# buying Eheim 2026, promo kit vs regular? come with black spraybar? petblvd?



## newguy (Mar 18, 2006)

Hey there, i am buying the 2026 this week and am a bit confused about eheim pro2 2026 canister. Here are my questions:

1) there appear to be 2 versions of 2026, the normal and the "promo kit", price wise they seem to be the same, what's the exact difference?

2) does the installation kit 1 + 2 pictured below (BLACK intake + spraybar) come with the 2026? or do you have to buy them separate ( Btw those bright green intake/spraybar on the eheim classic line is disgusting. GREEEN?! seriously... )



















3) For a planted tank do you guys use the carbon layer? for me i never use any activated carbon/chemic in my filters, just mech sponges + biomedia. Can i do the same in 2026? put a couple layers of eheim sponges of different coase/fine ratio and a bag of its bio media.

4) petblvd.com has the pro2 2026 for $120! which seem too good to be true. Has anyone had past experience with this online vendor? i tried searching for google but no reviews were found

thank you for your time!


----------



## Laith (Sep 4, 2004)

1) promo kits are different in different places. Most Eheim promo kits come with either a full set of media and/or the two installation kits. The standard 2026 does not come with media (except a coarse blue sponge and the white fine filter pad) and comes with the green intake and outtake tubes.

2) See 1) above. Yes, definitely get these kits, even if they're not included in the "promo". They're much nicer and are modular as well.

3) No need for carbon in Eheims. I haven't used carbon in any tanks in I don't remember how long.

4) Don't know them.

Hope that helps!


----------



## newguy (Mar 18, 2006)

laith, that made everything much clearer! you have always been very helpful answering my stupid questions, thank you!!


----------



## Bombay (Mar 6, 2006)

http://www.petblvd.com/cgi-bin/pb/EHP81037.html

I see the the 'promo kit', but it doesn't describe what comes with it. Where do you see that?


----------



## newguy (Mar 18, 2006)

Did some digging, it appears petblvd.com is the same store as foxmillpets.com Red flags immediately come up. Decided to pay bit more and get everything from big als for peace of mind instead

I called up big als and the tech there told me the 2026 /w media they sell does come with both the installation kit 1 + 2 (intake + spraybar) as well as all the medias. It's by far the best deal (other than petblvd.com). Ordered my new setup from there:

Hydor ETH 200 In-Line Heater-200 W 
Eheim 2026 Professionel II Canister Filter With Media Value 
Eheim Automatic Feeder 

hopefully they will last a couple years...


----------



## Bombay (Mar 6, 2006)

Still not sure how you figure it comes with the black installation kits. The picture shows the standard green plumbing parts with no mention whatsoever of the black kits.

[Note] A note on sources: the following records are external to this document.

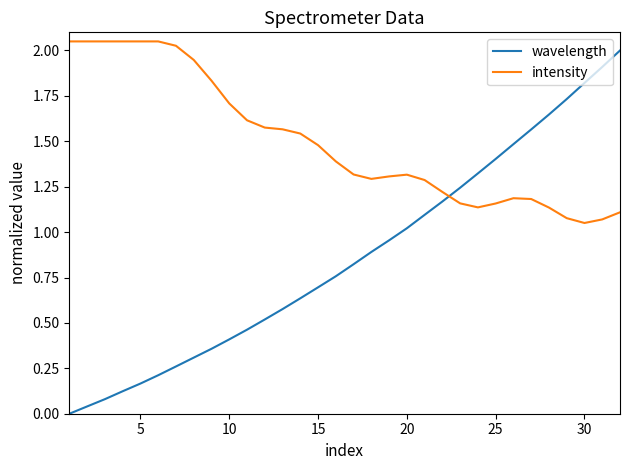

What are all the series names shown in the legend?

wavelength, intensity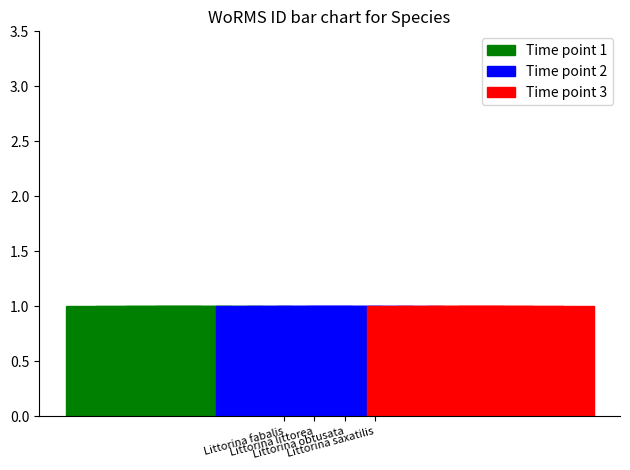

List the series in order of their peak value, lowest first.

Time point 1, Time point 2, Time point 3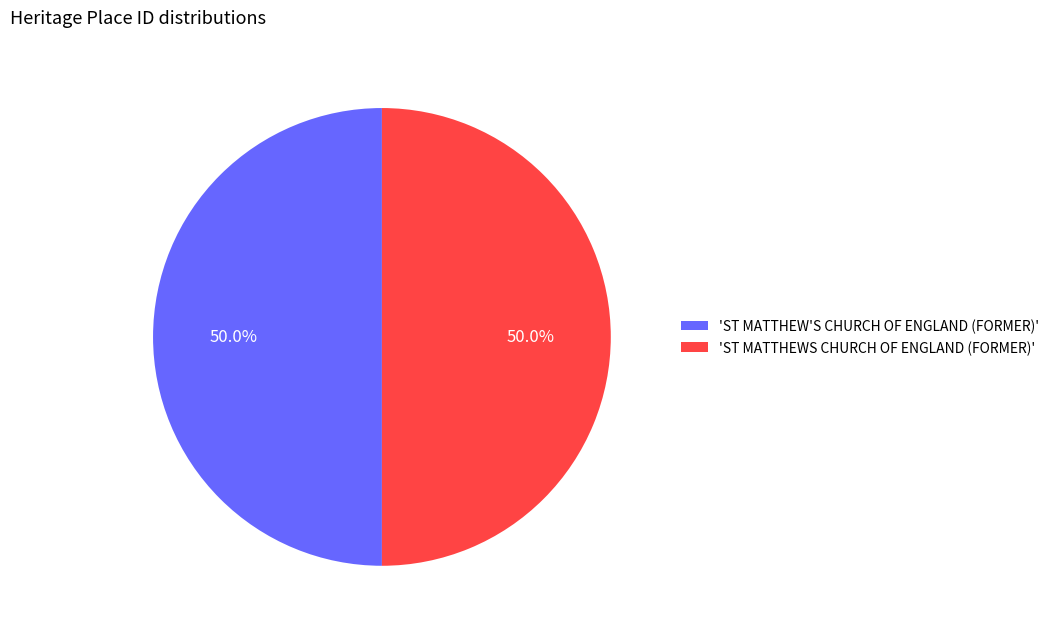

Approximately how many times larger is the value at 'ST MATTHEWS CHURCH OF ENGLAND (FORMER)' compared to 'ST MATTHEW'S CHURCH OF ENGLAND (FORMER)'?

1.0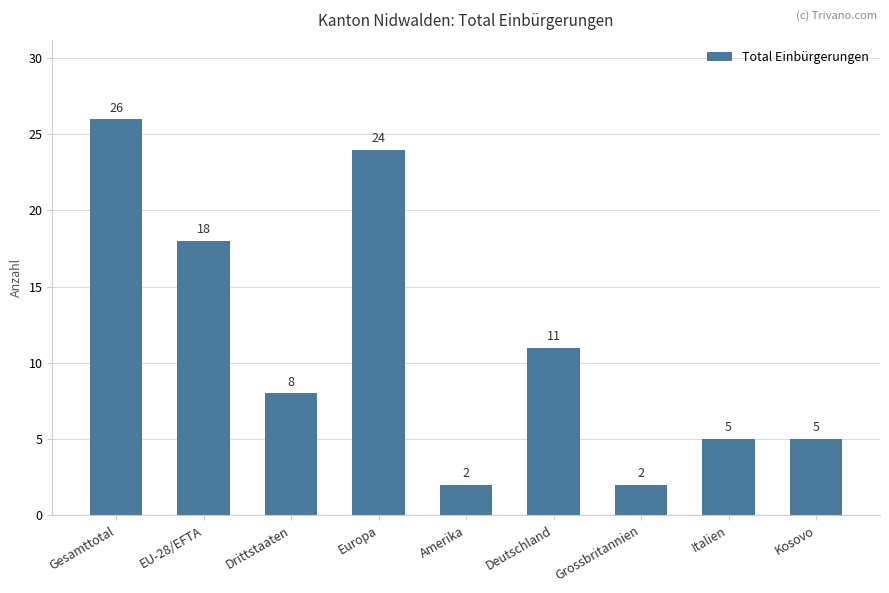

What is the average value?

11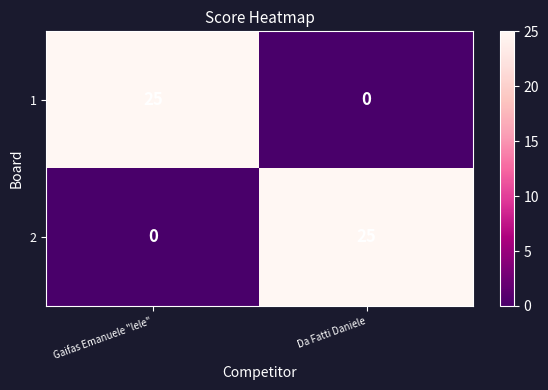

How many categories are shown in the chart?

2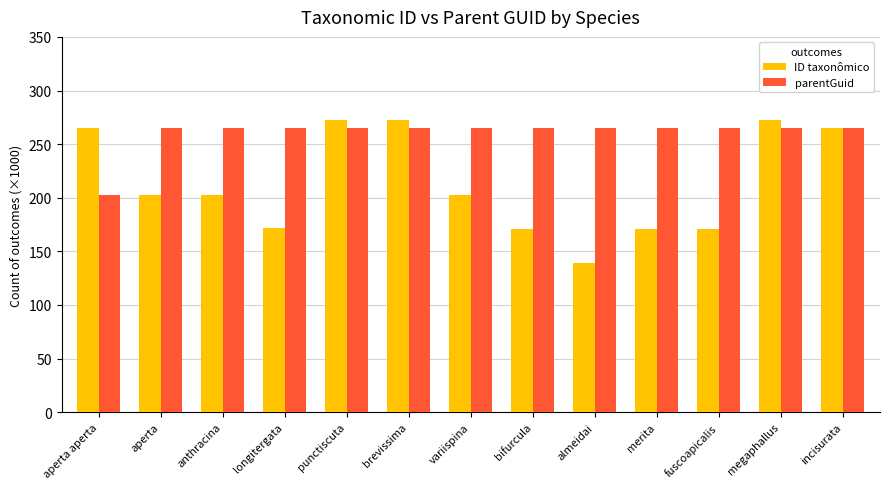

What is the label of the 12th bar from the right?

aperta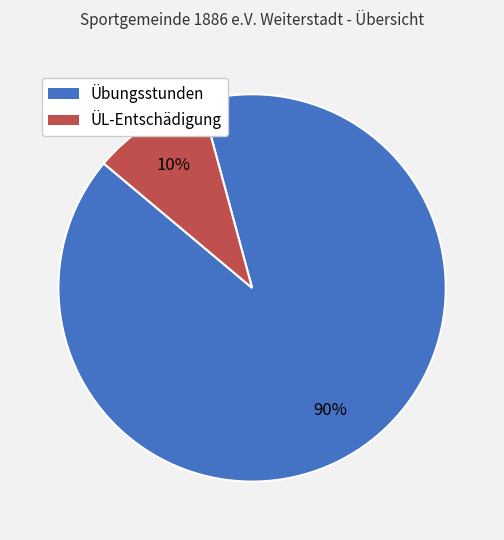

Is the sum of ÜL-Entschädigung and Übungsstunden greater than half?

Yes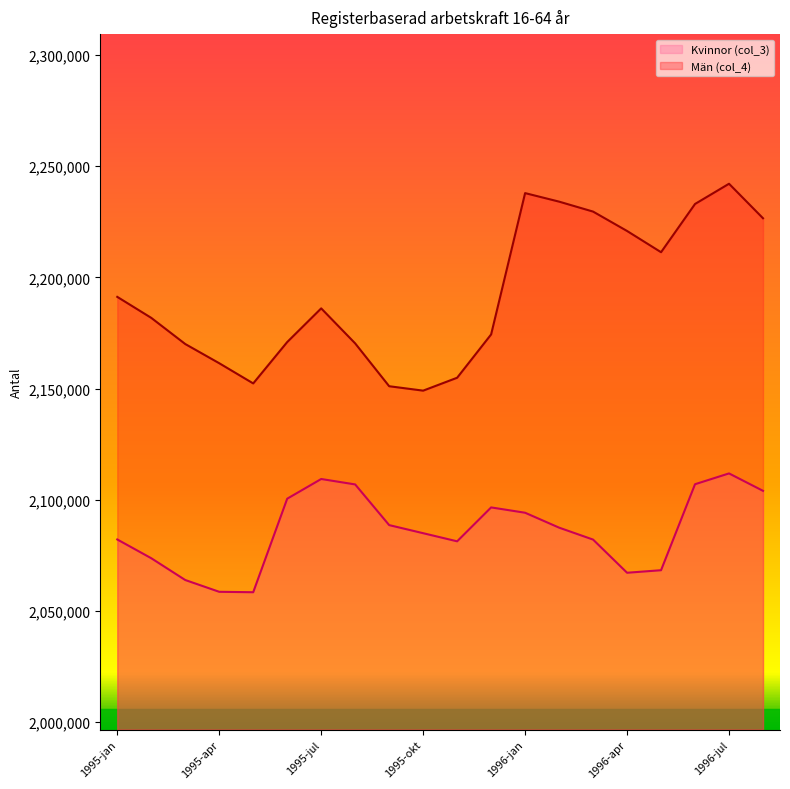

What are all the series names shown in the legend?

Kvinnor (col_3), Män (col_4)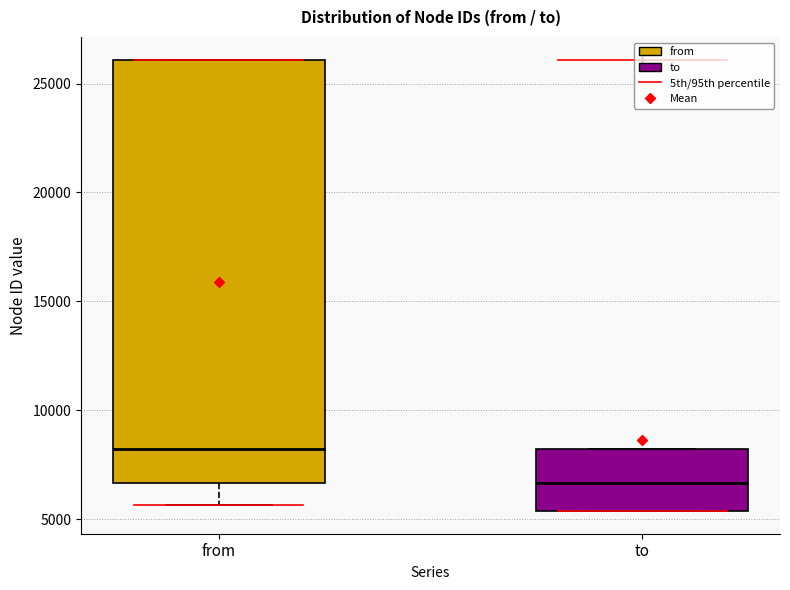

Reading left to right, read every box against the y-axis: the position of its median line, the range the box covers, and the ends of its whiskers. The values are not printed on the chart, so give them approximately, as read against the axis.

from: median 8000, box 6500 to 26000, whiskers 5500 to 26000
to: median 6500, box 5500 to 8000, whiskers 5500 to 8000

Maybe you called and asked them, but still the question begs, why would you think they came with it?


----------



## newguy (Mar 18, 2006)

the official 2026 PROMO KIT comes with all media and both installation sets. Why dont you just call petblvd and ask them. i called big als and they confirmed it comes with it.


----------



## psidriven (Feb 21, 2004)

Sorry to bring up an old thread. Wanted to know what were 2026 users impression of the noise level? Motor noise, water burbles, etc. Things that you cannot adjust out like spraybar position.

Thanks,
Tony


----------



## Cavan Allen (Jul 22, 2004)

There is no noise.


----------



## Laith (Sep 4, 2004)

psidriven said:


> Sorry to bring up an old thread. Wanted to know what were 2026 users impression of the noise level? Motor noise, water burbles, etc. Things that you cannot adjust out like spraybar position.
> 
> Thanks,
> Tony


Noise? NOISE?? From an Eheim??


----------



## Moo (Apr 27, 2006)

Hey uh whats that website address to big als? I can't seem to find it.


----------



## Raul-7 (Feb 4, 2004)

Moo said:


> Hey uh whats that website address to big als? I can't seem to find it.


www.bigalsonline.com


----------



## Moo (Apr 27, 2006)

Thanks.
Wow, that makes me feel kinda dumb. Who would have guessed such a simple addy, huh?

thanks much again!
-matt


----------